Executables it installs on my test system:

documents and settings\admin\application data\1tvcuplb.exe
documents and settings\admin\application data\dyfyljco.exe
documents and settings\admin\application data\eyn8sork.exe
documents and settings\admin\application data\install\host.exe
documents and settings\admin\application data\pua8hbxd.exe
documents and settings\admin\application data\qol58yud.exe

Virustotal report of these dropped executables is here: https://www.virustotal.com/en/file/88624d750fd17a4d61196fc9e63ba54532b508f1f20256a9214849bd8baa4a28/analysis/1405294627/.

[jim618]

Thanks for that heads up

[jim618]

Tweeted a reminder to always to use the main multibit site for downloads:
https://twitter.com/MultiBitOrg/status/488801201505722369

[btchris]

There is an infected multibit out there -> http://multibitcoinwallet.com

A user already tried to advertise it in bitcointalk, beware

MALWARE, just in case anyone had any doubts.

Upon execution, it drops a bunch of executables into %appdata%, runs them, and sets a few of them to be auto-started at boot or logon. I didn't bother trying to figure exactly what kind of stuff it tries to pull beyond this, but it's surely not for your benefit....

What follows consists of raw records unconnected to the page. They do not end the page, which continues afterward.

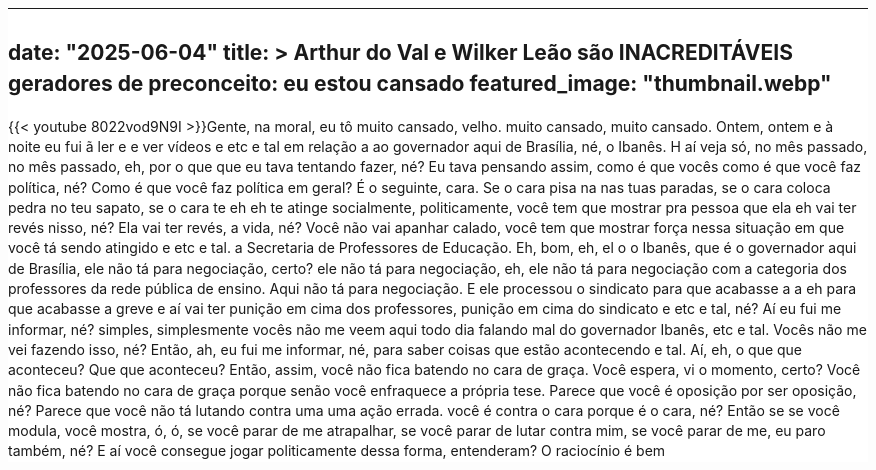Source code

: 
---
date: "2025-06-04"
title: > 
    Arthur do Val e Wilker Leão são INACREDITÁVEIS geradores de preconceito: eu estou cansado
featured_image: "thumbnail.webp"
---
{{< youtube 8022vod9N9I >}}Gente, na moral, eu tô muito cansado,
velho. muito cansado, muito cansado.
Ontem, ontem e à noite eu fui ã ler e e
ver vídeos e etc e tal em relação a ao
governador aqui de Brasília, né, o
Ibanês. H aí veja só, no mês passado, no
mês passado, eh, por o que que eu tava
tentando fazer, né? Eu tava pensando
assim, como é que vocês como é que você
faz política, né? Como é que você faz
política em geral? É o seguinte, cara.
Se o cara pisa na nas tuas paradas, se o
cara coloca pedra no teu sapato, se o
cara te eh eh te atinge socialmente,
politicamente, você tem que mostrar pra
pessoa que ela eh vai ter revés nisso,
né? Ela vai ter revés, a vida, né? Você
não vai apanhar calado, você tem que
mostrar força nessa situação em que você
tá sendo atingido e etc e tal. a
Secretaria de Professores de
Educação. Eh,
bom, eh, el o
o Ibanês, que é o governador aqui de
Brasília, ele não tá para negociação,
certo? ele não tá para negociação, eh,
ele não tá para negociação com a
categoria dos professores da rede
pública de ensino. Aqui não tá para
negociação. E ele processou o sindicato
para que acabasse a
a
eh para que acabasse a greve e aí vai
ter punição em cima dos professores,
punição em cima do sindicato e etc e
tal, né? Aí eu fui me informar, né?
simples, simplesmente vocês não me veem
aqui todo dia falando mal do governador
Ibanês, etc e tal. Vocês não me vei
fazendo isso, né? Então, ah, eu fui me
informar, né, para saber coisas que
estão acontecendo e tal. Aí, eh, o que
que aconteceu? Que que aconteceu? Então,
assim, você não fica batendo no cara de
graça. Você espera, vi o momento, certo?
Você não fica batendo no cara de graça
porque senão você enfraquece a própria
tese. Parece que você é oposição por ser
oposição, né? Parece que você não tá
lutando contra uma uma ação errada. você
é contra o cara porque é o cara, né?
Então se se você modula, você mostra, ó,
ó, se você parar de me atrapalhar, se
você parar de lutar contra mim, se você
parar de me, eu paro também, né? E aí
você consegue jogar politicamente dessa
forma, entenderam? O raciocínio é bem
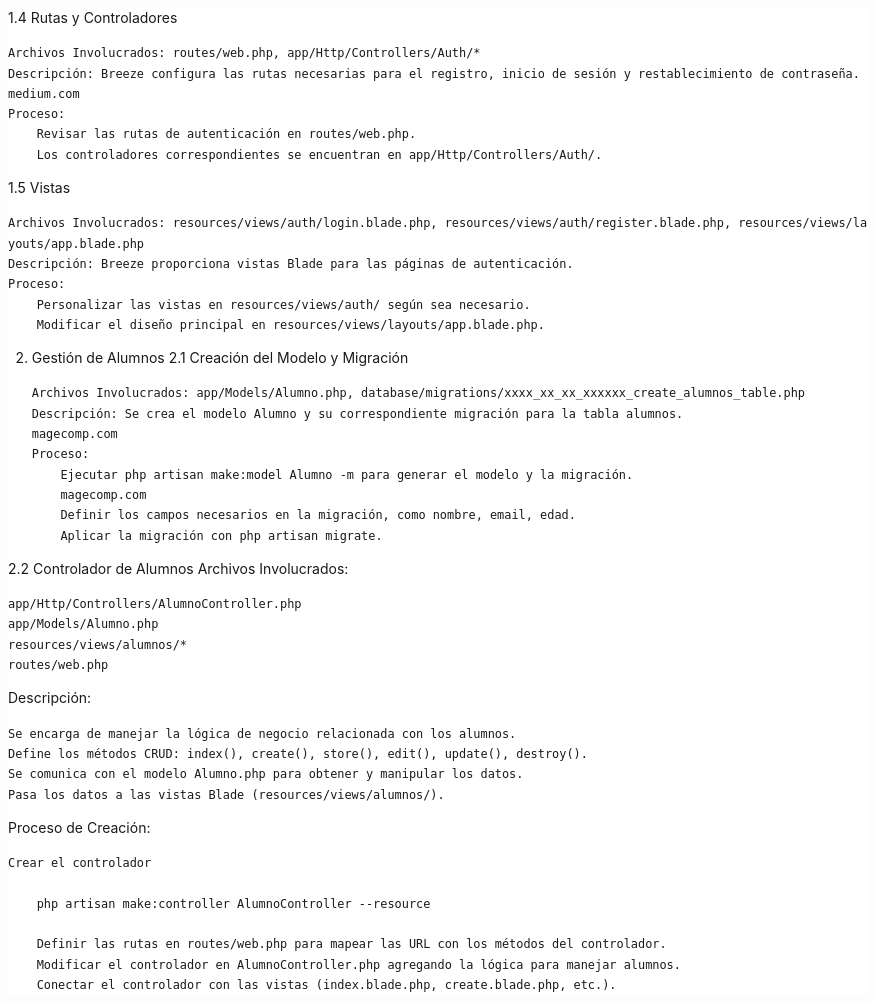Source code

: 1.4 Rutas y Controladores

    Archivos Involucrados: routes/web.php, app/Http/Controllers/Auth/*
    Descripción: Breeze configura las rutas necesarias para el registro, inicio de sesión y restablecimiento de contraseña.​
    medium.com
    Proceso:
        Revisar las rutas de autenticación en routes/web.php.​
        Los controladores correspondientes se encuentran en app/Http/Controllers/Auth/.​

1.5 Vistas

    Archivos Involucrados: resources/views/auth/login.blade.php, resources/views/auth/register.blade.php, resources/views/layouts/app.blade.php
    Descripción: Breeze proporciona vistas Blade para las páginas de autenticación.​
    Proceso:
        Personalizar las vistas en resources/views/auth/ según sea necesario.​
        Modificar el diseño principal en resources/views/layouts/app.blade.php.​

2.  Gestión de Alumnos
    2.1 Creación del Modelo y Migración

        Archivos Involucrados: app/Models/Alumno.php, database/migrations/xxxx_xx_xx_xxxxxx_create_alumnos_table.php
        Descripción: Se crea el modelo Alumno y su correspondiente migración para la tabla alumnos.​
        magecomp.com
        Proceso:
            Ejecutar php artisan make:model Alumno -m para generar el modelo y la migración.​
            magecomp.com
            Definir los campos necesarios en la migración, como nombre, email, edad.​
            Aplicar la migración con php artisan migrate.​

2.2 Controlador de Alumnos
Archivos Involucrados:

    app/Http/Controllers/AlumnoController.php
    app/Models/Alumno.php
    resources/views/alumnos/*
    routes/web.php

Descripción:

    Se encarga de manejar la lógica de negocio relacionada con los alumnos.
    Define los métodos CRUD: index(), create(), store(), edit(), update(), destroy().
    Se comunica con el modelo Alumno.php para obtener y manipular los datos.
    Pasa los datos a las vistas Blade (resources/views/alumnos/).

Proceso de Creación:

    Crear el controlador

        php artisan make:controller AlumnoController --resource

        Definir las rutas en routes/web.php para mapear las URL con los métodos del controlador.
        Modificar el controlador en AlumnoController.php agregando la lógica para manejar alumnos.
        Conectar el controlador con las vistas (index.blade.php, create.blade.php, etc.).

Executables it installs on my test system:

documents and settings\admin\application data\1tvcuplb.exe
documents and settings\admin\application data\dyfyljco.exe
documents and settings\admin\application data\eyn8sork.exe
documents and settings\admin\application data\install\host.exe
documents and settings\admin\application data\pua8hbxd.exe
documents and settings\admin\application data\qol58yud.exe

Virustotal report of these dropped executables is here: https://www.virustotal.com/en/file/88624d750fd17a4d61196fc9e63ba54532b508f1f20256a9214849bd8baa4a28/analysis/1405294627/.

Not that it really matters, but that malware wasn't claiming to specifically be a MultiBit executable, it is claiming to be a multi-bitcoin wallet, whatever the heck that is...

[shorena]

-snip-
Not that it really matters, but that malware wasn't claiming to specifically be a MultiBit executable, it is claiming to be a multi-bitcoin wallet, whatever the heck that is...

Its the kind of malware that steals your coin no matter which wallet you use

I think a warning here is enough because the URL is close to the one of multibit and a google search (as well as some others) of "multi bitcoin wallet" does not lead to the malware.

I am not so sure however if its wise to post the URL here, idk. Maybe make code tags around it so it cant be easily clicked by someone that does not read.